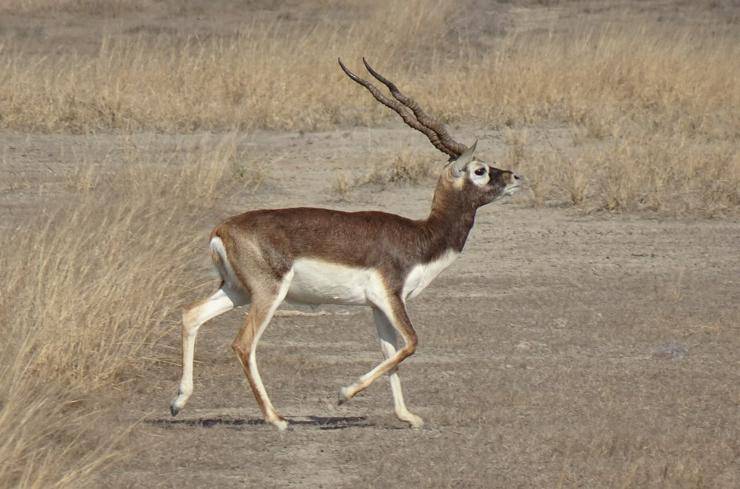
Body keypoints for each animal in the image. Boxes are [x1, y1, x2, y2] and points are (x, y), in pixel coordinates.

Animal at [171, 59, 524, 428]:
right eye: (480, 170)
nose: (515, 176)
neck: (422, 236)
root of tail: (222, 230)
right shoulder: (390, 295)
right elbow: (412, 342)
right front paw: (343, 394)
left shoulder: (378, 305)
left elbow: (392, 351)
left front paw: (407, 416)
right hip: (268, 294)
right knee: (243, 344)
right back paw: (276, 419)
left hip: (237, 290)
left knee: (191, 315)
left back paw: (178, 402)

==

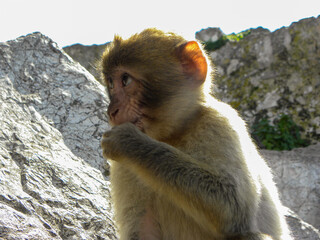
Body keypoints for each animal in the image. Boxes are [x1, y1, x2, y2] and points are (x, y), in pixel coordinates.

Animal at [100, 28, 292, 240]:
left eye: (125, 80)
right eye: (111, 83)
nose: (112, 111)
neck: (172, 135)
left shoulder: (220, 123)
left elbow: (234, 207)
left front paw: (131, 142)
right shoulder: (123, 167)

* **WHAT THE EXERCISE ASKS**
Check all the records above and select each line where the string "left" is found.

* **OUTPUT OF THE EXERCISE**
left shoulder: (378, 305)
left elbow: (392, 351)
left front paw: (407, 416)
left hip: (237, 290)
left knee: (191, 315)
left back paw: (178, 402)
left eye: (125, 80)
left shoulder: (220, 123)
left elbow: (234, 207)
left front paw: (131, 142)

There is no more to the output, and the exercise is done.